Here’s an edited transcript of Warner’s story. It has been lightly edited for length and clarity:

It’s a week into school in early August. And kids are just trickling into my senior homeroom mostly asleep, sitting quietly in their desk as 18-year-olds do at 7:15 in the morning…And then morning announcements come on. “Please stand for the Pledge of Allegiance.”

So I stand up, and I say, “Alright y’all, go ahead and stand up with me.” I see these seniors throwing their bodies out of their seats, trying to stand up while they are still asleep. And almost everyone stands up but one girl doesn’t…  

So, my eyes meet this girls eyes as she stays in her seat during the pledge. And I can feel the tension in me of my authority being challenged in the room. And I wonder if everyone else is looking at me, my other students. So I give her a teacher look meant to communicate, “Are you going to stand up?” And she looks at me from across the room and shakes her head and mouths, “I can’t.”

So this student was one of my best students the year before in honors U.S. History. She engaged deeply with the material and personally. She asked questions of herself, of her country, of democracy, what this whole thing is about. She processed the double consciousness she feels of being both black and American. And she did so while being kind, thoughtful hardworking. The student you think of that makes you want to cry, you love that kid so much. I wonder what’s going on, what is she thinking about…

This is a Monday and the weekend before had been the white supremacists march in Charlottesville… When she told me, that she couldn’t stand, I went and sat in the desk next to her…I asked, “What’s keeping you from standing up?”

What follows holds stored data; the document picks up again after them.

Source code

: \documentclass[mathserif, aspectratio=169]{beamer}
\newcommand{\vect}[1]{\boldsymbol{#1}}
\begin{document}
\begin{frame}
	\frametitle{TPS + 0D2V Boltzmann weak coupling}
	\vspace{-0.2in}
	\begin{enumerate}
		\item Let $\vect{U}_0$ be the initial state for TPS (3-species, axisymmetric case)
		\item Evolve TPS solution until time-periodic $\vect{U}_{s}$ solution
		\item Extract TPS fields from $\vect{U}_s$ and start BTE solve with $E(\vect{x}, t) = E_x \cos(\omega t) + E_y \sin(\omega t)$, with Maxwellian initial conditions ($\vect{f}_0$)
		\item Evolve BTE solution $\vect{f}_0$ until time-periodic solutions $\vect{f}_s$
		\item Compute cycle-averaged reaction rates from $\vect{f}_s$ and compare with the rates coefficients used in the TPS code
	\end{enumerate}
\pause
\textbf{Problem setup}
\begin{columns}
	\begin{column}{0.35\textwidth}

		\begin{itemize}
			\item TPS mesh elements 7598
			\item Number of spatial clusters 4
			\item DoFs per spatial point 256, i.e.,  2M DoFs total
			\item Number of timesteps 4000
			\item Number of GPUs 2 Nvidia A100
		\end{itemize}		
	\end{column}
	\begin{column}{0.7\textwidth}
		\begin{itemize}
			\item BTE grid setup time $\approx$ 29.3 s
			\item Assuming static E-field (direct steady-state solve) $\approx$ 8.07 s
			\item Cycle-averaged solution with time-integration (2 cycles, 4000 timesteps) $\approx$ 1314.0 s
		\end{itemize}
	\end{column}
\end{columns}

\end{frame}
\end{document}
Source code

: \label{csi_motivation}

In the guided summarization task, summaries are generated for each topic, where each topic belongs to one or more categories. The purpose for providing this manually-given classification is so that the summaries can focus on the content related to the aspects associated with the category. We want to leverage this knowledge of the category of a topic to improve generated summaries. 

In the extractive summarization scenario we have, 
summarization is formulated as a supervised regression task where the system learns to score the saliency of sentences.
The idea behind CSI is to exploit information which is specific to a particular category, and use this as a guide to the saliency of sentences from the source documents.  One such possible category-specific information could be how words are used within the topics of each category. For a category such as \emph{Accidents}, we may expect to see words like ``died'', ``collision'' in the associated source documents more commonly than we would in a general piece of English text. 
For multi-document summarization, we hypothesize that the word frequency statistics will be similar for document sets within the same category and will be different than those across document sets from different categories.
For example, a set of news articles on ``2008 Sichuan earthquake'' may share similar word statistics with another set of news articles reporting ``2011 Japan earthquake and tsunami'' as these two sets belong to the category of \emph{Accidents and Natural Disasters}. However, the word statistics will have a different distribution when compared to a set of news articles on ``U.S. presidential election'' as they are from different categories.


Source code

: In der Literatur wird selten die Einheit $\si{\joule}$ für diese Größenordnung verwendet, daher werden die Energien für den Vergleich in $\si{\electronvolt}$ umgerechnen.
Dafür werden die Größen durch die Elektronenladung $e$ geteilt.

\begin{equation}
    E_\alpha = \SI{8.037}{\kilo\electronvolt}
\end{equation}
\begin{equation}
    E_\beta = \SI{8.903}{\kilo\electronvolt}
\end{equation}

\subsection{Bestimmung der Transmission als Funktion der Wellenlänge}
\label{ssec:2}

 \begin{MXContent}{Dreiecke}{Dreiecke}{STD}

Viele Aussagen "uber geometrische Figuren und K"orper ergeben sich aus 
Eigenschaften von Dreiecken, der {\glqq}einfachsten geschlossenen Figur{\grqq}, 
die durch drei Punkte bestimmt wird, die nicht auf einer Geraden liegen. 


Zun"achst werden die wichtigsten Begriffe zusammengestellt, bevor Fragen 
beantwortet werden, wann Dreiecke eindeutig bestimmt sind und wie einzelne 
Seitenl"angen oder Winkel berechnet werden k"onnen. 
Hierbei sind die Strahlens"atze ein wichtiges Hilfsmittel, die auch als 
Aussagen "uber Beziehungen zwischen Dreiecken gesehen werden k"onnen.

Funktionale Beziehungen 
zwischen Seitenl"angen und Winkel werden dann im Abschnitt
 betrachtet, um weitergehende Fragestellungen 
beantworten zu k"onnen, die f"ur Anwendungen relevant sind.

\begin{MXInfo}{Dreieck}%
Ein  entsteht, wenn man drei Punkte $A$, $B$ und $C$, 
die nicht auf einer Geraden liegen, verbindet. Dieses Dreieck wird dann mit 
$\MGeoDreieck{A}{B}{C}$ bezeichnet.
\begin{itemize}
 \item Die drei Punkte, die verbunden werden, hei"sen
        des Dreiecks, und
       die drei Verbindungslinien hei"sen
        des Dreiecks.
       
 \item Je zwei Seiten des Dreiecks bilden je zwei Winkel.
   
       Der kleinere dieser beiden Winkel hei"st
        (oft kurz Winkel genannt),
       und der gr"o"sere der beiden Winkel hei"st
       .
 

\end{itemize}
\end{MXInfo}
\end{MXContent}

She started by saying, “I hate,” and she stopped herself. She took a breath, calmed herself down and said, “I just can’t.” And so we just sat there for a second. I could see as I got closer to her that she was flooded with emotion and feeling something deeply. And so we let the announcements end and I tell her, “When I say the pledge I say it more as a hope and a prayer…that there would be liberty and justice for all.” She said, “Yeah, I was thinking about that,” like a good U.S. History student, but she said “things don’t’ seem to be headed that way right now…

The lesson she taught me that day was that some of the most harmful instances of school discipline happen when we are too focused on ourselves as teachers. She showed me that I was a little too focused on how I was being perceived by other students in the classroom. And that I wasn’t focused enough on her and what she might be processing. As teachers, we have all of this opportunity to escalate conflict, I’ve done it plenty of times. But we also have an opportunity to be gracious to students who are working out who they are in public…

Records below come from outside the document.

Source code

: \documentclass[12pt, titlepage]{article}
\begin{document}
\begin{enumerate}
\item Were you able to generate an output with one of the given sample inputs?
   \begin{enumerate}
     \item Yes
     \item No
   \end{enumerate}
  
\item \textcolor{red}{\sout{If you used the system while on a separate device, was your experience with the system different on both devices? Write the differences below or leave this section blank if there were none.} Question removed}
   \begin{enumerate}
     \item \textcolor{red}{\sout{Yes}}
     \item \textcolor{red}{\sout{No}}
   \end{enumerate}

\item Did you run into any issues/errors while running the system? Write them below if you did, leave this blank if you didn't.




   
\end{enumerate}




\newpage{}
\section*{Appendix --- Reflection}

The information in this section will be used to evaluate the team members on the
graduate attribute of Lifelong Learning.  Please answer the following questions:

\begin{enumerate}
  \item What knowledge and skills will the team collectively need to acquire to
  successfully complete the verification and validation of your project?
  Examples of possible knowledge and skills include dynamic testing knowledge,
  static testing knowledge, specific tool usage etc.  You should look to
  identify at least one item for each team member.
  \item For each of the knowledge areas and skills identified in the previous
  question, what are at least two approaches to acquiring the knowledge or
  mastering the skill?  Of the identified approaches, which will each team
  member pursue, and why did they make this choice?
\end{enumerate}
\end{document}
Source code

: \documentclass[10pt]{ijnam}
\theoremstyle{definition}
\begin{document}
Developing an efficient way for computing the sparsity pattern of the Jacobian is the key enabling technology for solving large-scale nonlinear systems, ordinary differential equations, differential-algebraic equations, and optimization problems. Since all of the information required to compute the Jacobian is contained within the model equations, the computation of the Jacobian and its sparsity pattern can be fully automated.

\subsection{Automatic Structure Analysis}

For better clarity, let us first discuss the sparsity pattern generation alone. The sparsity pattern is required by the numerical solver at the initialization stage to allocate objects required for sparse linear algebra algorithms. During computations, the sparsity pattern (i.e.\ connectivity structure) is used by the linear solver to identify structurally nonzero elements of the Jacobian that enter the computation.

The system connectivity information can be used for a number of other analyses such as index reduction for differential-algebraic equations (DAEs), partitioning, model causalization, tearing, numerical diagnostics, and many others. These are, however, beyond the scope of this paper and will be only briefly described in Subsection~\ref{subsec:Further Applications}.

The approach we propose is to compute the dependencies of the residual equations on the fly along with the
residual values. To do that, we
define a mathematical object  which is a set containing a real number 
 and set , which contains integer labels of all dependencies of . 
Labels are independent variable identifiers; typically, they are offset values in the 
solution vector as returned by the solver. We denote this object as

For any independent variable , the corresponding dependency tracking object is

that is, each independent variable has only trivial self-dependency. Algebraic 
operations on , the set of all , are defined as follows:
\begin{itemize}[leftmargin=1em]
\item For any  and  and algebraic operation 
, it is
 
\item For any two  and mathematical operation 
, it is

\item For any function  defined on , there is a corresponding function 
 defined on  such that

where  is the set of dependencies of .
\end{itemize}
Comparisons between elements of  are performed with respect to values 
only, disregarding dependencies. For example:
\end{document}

This girl wasn’t being disengaged by saying no to me, she was being especially engaged with who she is… When we talk about restorative justice, the first step we have to take is for us as educators and adults, and it’s doing your own emotional work. And we have to ask ourselves questions about our identities. You can only lead someone somewhere if you’ve gone there yourself…

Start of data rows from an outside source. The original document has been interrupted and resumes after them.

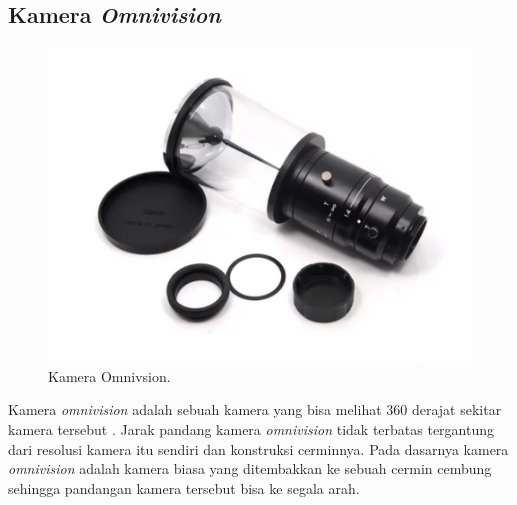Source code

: \subsection{Kamera \emph{Omnivision}}
\label{sec:omnivision}
\begin{figure}[H]
    \centering
  
    \includegraphics[scale=0.20]{gambar/omnivisino2.jpeg}
  
    \caption{Kamera Omnivsion.}
    \label{fig:omnivision}
\end{figure}
Kamera \emph{omnivision} adalah sebuah kamera yang bisa melihat 360 derajat sekitar 
kamera tersebut \parencite{ref_kamera_omni}. 
Jarak pandang kamera \emph{omnivision} tidak terbatas 
tergantung dari resolusi kamera itu sendiri dan 
konstruksi cerminnya. Pada dasarnya kamera \emph{omnivision} 
adalah kamera biasa yang ditembakkan ke sebuah cermin cembung 
sehingga pandangan kamera tersebut bisa ke segala arah. 

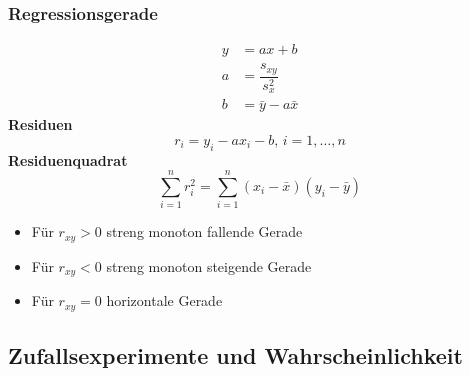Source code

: \documentclass[
	ngerman,
	accentcolor=9c,%
	type=intern,
	marginpar=false
	]{tudapub}
\begin{document}
            \subsubsection{Regressionsgerade}
                \begin{align*}
                    y &= ax + b\\
                    a &= \dfrac{s_{xy}}{s_x^2}\\
                    b &= \bar{y} - a \bar{x}
                \end{align*}
                \textbf{Residuen}
                \begin{equation*}
                    r_i = y_i - a x_i - b \mbox{, }i = 1,\dots, n
                \end{equation*}
                \textbf{Residuenquadrat}
                \begin{equation*}
                    \sum_{i=1}^n r_i^2 = \sum_{i=1}^n (x_i - \bar{x})(y_i - \bar{y})
                \end{equation*}
                \begin{itemize}
                    \item Für $r_{xy} > 0$ streng monoton fallende Gerade
                    \item Für $r_{xy} < 0$ streng monoton steigende Gerade
                    \item Für $r_{xy} = 0$ horizontale Gerade
                \end{itemize}
                \newpage
        \subsection{Zufallsexperimente und Wahrscheinlichkeit}
\end{document}
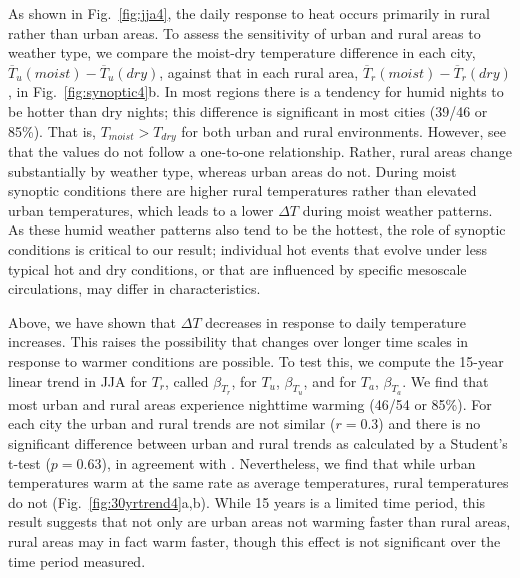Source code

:{As shown in Fig.~\ref{fig:jja4}, the daily response to heat occurs primarily in rural rather than urban areas. To assess the sensitivity of urban and rural areas to weather type, we compare the moist-dry temperature difference in each city, $  \overline{T}_{u}( {moist} )  -  \overline{T}_{u}( {dry} ) $, 
against that in each rural area, $\overline{T}_{r}( {moist} ) -  \overline{T}_{r}( {dry} ) $, in Fig.~\ref{fig:synoptic4}b. 
In most regions there is a tendency for humid nights to be hotter than dry nights; this difference is significant in most cities (39/46 or 85\%).  
That is, $T_{moist} > T_{dry}$ for both urban and rural environments.
However, see that the values do not follow a one-to-one relationship. %
Rather, rural areas change substantially by weather type, whereas urban areas do not. During moist synoptic conditions there are higher rural temperatures rather than elevated urban temperatures, which leads to a lower $\Delta T$ during moist weather patterns. 
As these humid weather patterns also tend to be the hottest, the role of synoptic conditions is critical to our result; individual hot events that evolve under less typical hot and dry conditions, or that are influenced by specific mesoscale circulations, may differ in characteristics. 

Above, we have shown that $\Delta T$ decreases in response to daily temperature increases. This raises the possibility that changes over longer time scales in response to warmer conditions are possible. 
To test this, we compute the 15-year linear trend in JJA for $T_r$, called $\beta_{T_r}$, for $T_u$, $\beta_{T_u}$, and for $T_a$, $\beta_{{T_a}}$.  We find that most urban and rural areas experience nighttime warming (46/54 or 85\%). For each city the urban and rural trends are not similar ($r= 0.3$) and there is no significant difference between urban and rural trends as calculated by a Student's t-test ($p = 0.63$), in agreement with \cite{peterson2003assessment}. Nevertheless, we find that while urban temperatures warm at the same rate as average temperatures, rural temperatures do not (Fig.~\ref{fig:30yrtrend4}a,b).
While 15 years is a limited time period, this result suggests that not only are urban areas not warming faster than rural areas, rural areas may in fact warm faster, though this effect is not significant over the time period measured. 

}
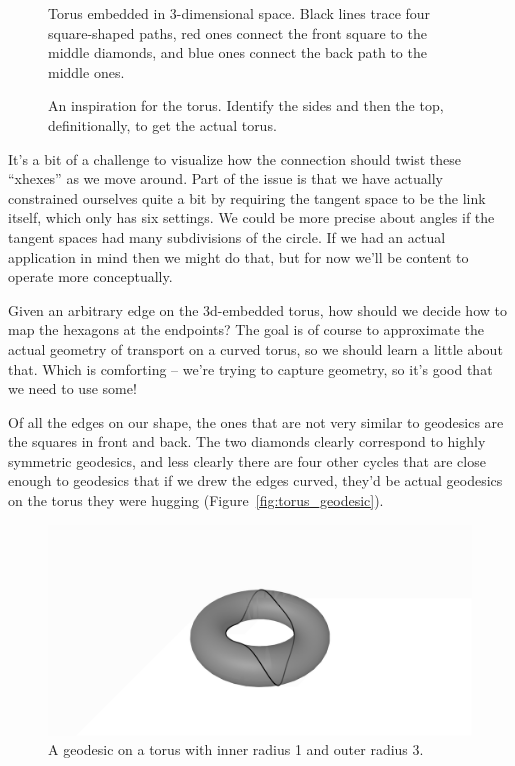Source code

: \begin{figure}[h]
\centering

\caption{Torus embedded in 3-dimensional space. Black lines trace four square-shaped paths, red ones connect the front square to the middle diamonds, and blue ones connect the back path to the middle ones.}
\label{fig:torus}
\end{figure}

\begin{figure}[h]
\centering

\caption{An inspiration for the torus. Identify the sides and then the top, definitionally, to get the actual torus.}
\label{fig:flattorus}
\end{figure}

It's a bit of a challenge to visualize how the connection should twist these ``xhexes'' as we move around. Part of the issue is that we have actually constrained ourselves quite a bit by requiring the tangent space to be the link itself, which only has six settings. We could be more precise about angles if the tangent spaces had many subdivisions of the circle. If we had an actual application in mind then we might do that, but for now we'll be content to operate more conceptually.

Given an arbitrary edge on the 3d-embedded torus, how should we decide how to map the hexagons at the endpoints? The goal is of course to approximate the actual geometry of transport on a curved torus, so we should learn a little about that. Which is comforting -- we're trying to capture geometry, so it's good that we need to use some!

Of all the edges on our shape, the ones that are not very similar to geodesics are the squares in front and back. The two diamonds clearly correspond to highly symmetric geodesics, and less clearly there are four other cycles that are close enough to geodesics that if we drew the edges curved, they'd be actual geodesics on the torus they were hugging (Figure~\ref{fig:torus_geodesic}).


\begin{figure}[h]
\centering
\includegraphics[scale=.3]{torus_geodesic.png}
\caption{A geodesic on a torus with inner radius 1 and outer radius 3.}
\label{fig:torus_geodesic_smooth}
\end{figure}

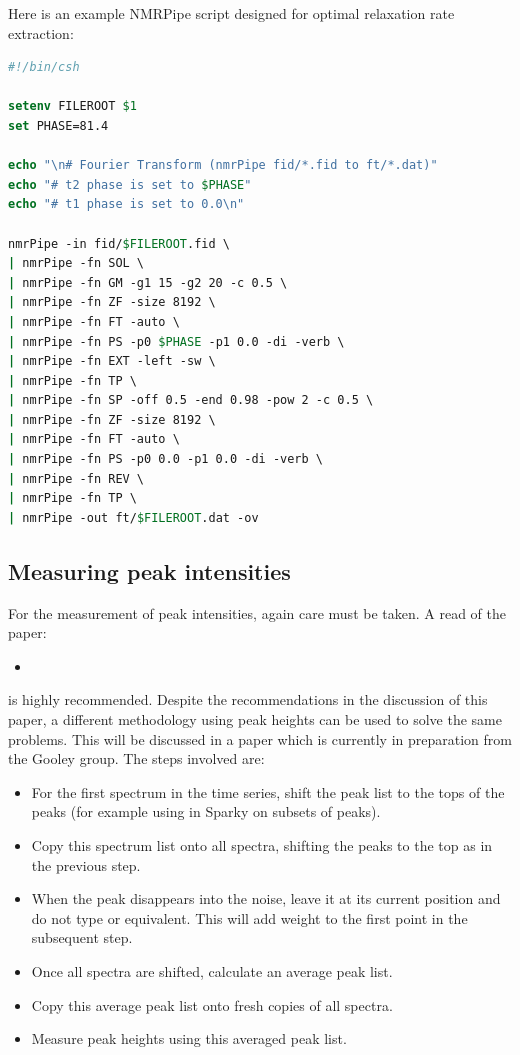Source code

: Here is an example NMRPipe script designed for optimal relaxation rate extraction:

\begin{lstlisting}[language=csh]
#!/bin/csh

setenv FILEROOT $1
set PHASE=81.4

echo "\n# Fourier Transform (nmrPipe fid/*.fid to ft/*.dat)"
echo "# t2 phase is set to $PHASE"
echo "# t1 phase is set to 0.0\n"

nmrPipe -in fid/$FILEROOT.fid \
| nmrPipe -fn SOL \
| nmrPipe -fn GM -g1 15 -g2 20 -c 0.5 \
| nmrPipe -fn ZF -size 8192 \
| nmrPipe -fn FT -auto \
| nmrPipe -fn PS -p0 $PHASE -p1 0.0 -di -verb \
| nmrPipe -fn EXT -left -sw \
| nmrPipe -fn TP \
| nmrPipe -fn SP -off 0.5 -end 0.98 -pow 2 -c 0.5 \
| nmrPipe -fn ZF -size 8192 \
| nmrPipe -fn FT -auto \
| nmrPipe -fn PS -p0 0.0 -p1 0.0 -di -verb \
| nmrPipe -fn REV \
| nmrPipe -fn TP \
| nmrPipe -out ft/$FILEROOT.dat -ov
\end{lstlisting}



\subsection{Measuring peak intensities}

For the measurement of peak intensities, again care must be taken.  A read of the paper:

\begin{itemize}
\item {}
\end{itemize}

is highly recommended.  Despite the recommendations in the discussion of this paper, a different methodology using peak heights can be used to solve the same problems.  This will be discussed in a paper which is currently in preparation from the Gooley group.  The steps involved are:

\begin{itemize}
\item For the first spectrum in the time series, shift the peak list to the tops of the peaks (for example using  in Sparky on subsets of peaks).
\item Copy this \nth{1} spectrum list onto all spectra, shifting the peaks to the top as in the previous step.
\item When the peak disappears into the noise, leave it at its current position and do not type  or equivalent.  This will add weight to the first point in the subsequent step.
\item Once all spectra are shifted, calculate an average peak list.
\item Copy this average peak list onto fresh copies of all spectra.
\item Measure peak heights using this averaged peak list.
\end{itemize}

What is it about us when it sets us off when a kid says no to us? Why are we that insecure? … When we pay attention to ourselves, our emotional status, the hurt we’ve felt, the pain we’ve lived through, that is when we can begin paying attention to how formative schools are. They are spaces where folks are working out their identities in public, and that’s when you feel the most self conscious and vulnerable and in need of grace offered by someone else.

So, I hope as we talk about this, we think of ways where we can make school a space for people to be figuring out who they are and not just punished into compliance. In high poverty schools, you talk about compliance like it’s the ultimate behavior. I hope we can make schools where students can learn what it is to seek justice, even when and especially when, things just don’t seem to be headed that way right now.